Matapolvo is the Spanish word for a slight shower that barely settles the dust (matar = kill, polvo = dust). The pieces of this suite are attempts at setting to music a few atoms of the great firecloud of Latin American history, so wrenchingly rendered in Eduardo Galeano's trilogy “Memory of Fire”, from which the text is taken.

In 1990 a friend mentioned this work to me, recommending it for its literary richness as much as for its courageous approach to history. 'History' books had rarely attracted me, often seeming to avoid, if not actively obscure, some essential truth. Latin America, in particular, had always appeared to me as a vast but distant turbulence beyond my powers of comprehension – an enigmatic, occasionally blazing nebula in a neighboring cosmos.
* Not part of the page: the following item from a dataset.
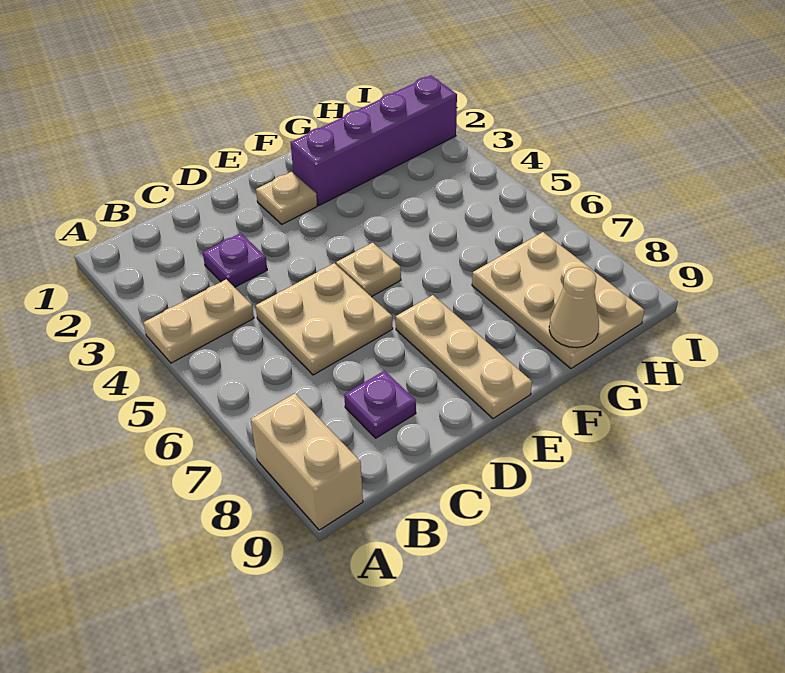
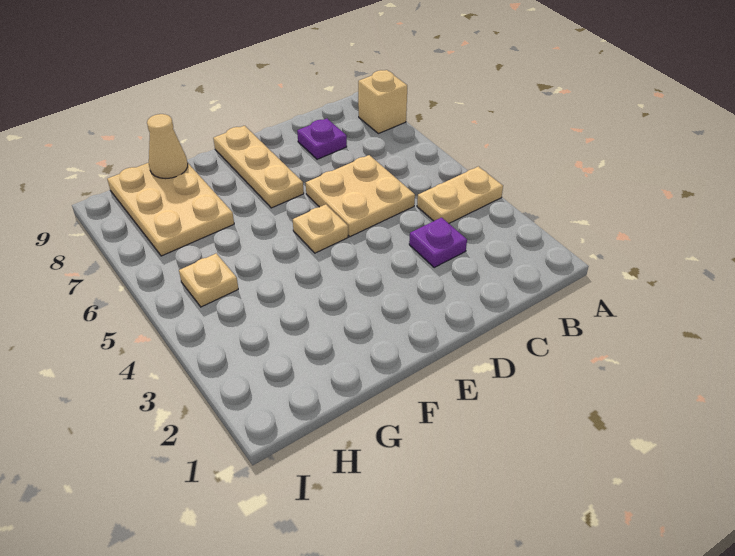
tan brick A8:A9 level 1 -> tan brick A8 level 1
tan plate E2 level 1 -> tan plate H5 level 1
purple brick F2:I2 level 1 -> none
I had come to assume that everything I ever read about Latin America would be packaged in either romantic (revolutionary) fervor or a gray academic flatness.

Here, now, was a three-volume work by Uruguayan writer Eduardo Galeano. Glancing through, I saw that the format – short pieces, many less than a page, each with a date, a place, and a title – was completely original. Within a few pages, I was mesmerized. I realized that my aversion to history was in fact a hunger long disappointed with being fed stones. Suddenly, here was bread.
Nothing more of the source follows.